Small business owners, waterfront-property owners, and other taxpayers can receive a 30% tax credit (up to $300,000 per taxpayer) for qualifying working-waterfront projects, reducing upfront project costs and improving project viability; special progress-expenditure rules allow claiming credits as projects proceed to support phased financing.
Working-waterfront businesses and coastal/rural communities benefit from projects built to stronger ICC building-code standards, increasing resilience to flood and erosion and lowering future repair, closure, or disaster-recovery risk.
Residents of U.S. territories benefit because the bill provides payments to possessions to offset lost tax revenue or to pass benefits through to territorial residents, promoting equity across jurisdictions.
Loss-making, newly formed, or low-liability taxpayers (including many small businesses) cannot fully use the credit because it is nonrefundable, meaning they may get little or no immediate tax benefit.
Small-business owners and larger or multi-phase projects may receive insufficient or infrequent relief because the credit is capped at $300,000 per taxpayer (aggregated across related employers) and may be claimed only once every 10 years, leaving substantial remaining out-of-pocket costs or delayed incentives for follow-on investments.

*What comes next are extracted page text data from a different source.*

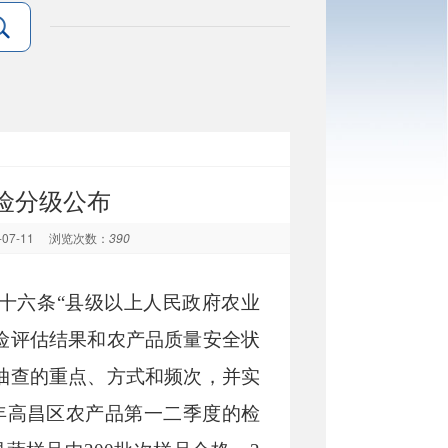
险分级公布
-07-11
浏览次数：
390
十六条
“县级以上人民政府农业
险评估结果和农产品质量安全状
抽查的重点、方式和频次，并实
年
高昌区农产品第一二季度的检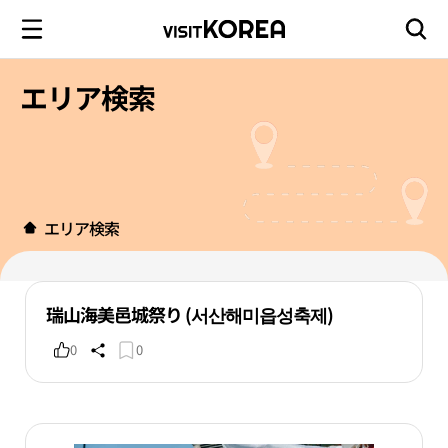
エリア検索
エリア検索
瑞山海美邑城祭り (서산해미읍성축제)
0
0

Stronger design and compliance requirements (ICC codes and Secretary-prescribed methods) increase upfront design/construction costs and administrative burden for taxpayers and contractors seeking the credit, raising entry costs and complicating eligibility.
Based on analysis of 2 sections of legislative text.
Creates a 30% nonrefundable tax credit (cap $300,000, inflation‑indexed) for qualifying investments in working‑waterfront disaster mitigation projects, with a 10‑year reuse limit.
Introduced August 1, 2025 by Chellie Pingree · Last progress August 1, 2025
Creates a new nonrefundable tax credit equal to 30% of a taxpayer's qualified investment in a qualifying "working waterfront disaster mitigation" project, with a per-taxpayer credit cap of $300,000 (indexed for inflation after 2026). The credit is limited by aggregation rules for related taxpayers, treats certain progress expenditures specially, excludes rehabilitation expenditures, and bars a taxpayer from claiming the credit if they claimed it in any of the prior 10 taxable years (with a narrow exception for qualified progress expenditures). The provision is added to the Internal Revenue Code as a new investment tax credit entry and applies to eligible depreciable or amortizable property placed in service as part of qualifying projects for taxable years beginning after December 31, 2026 (with indexing of the cap thereafter).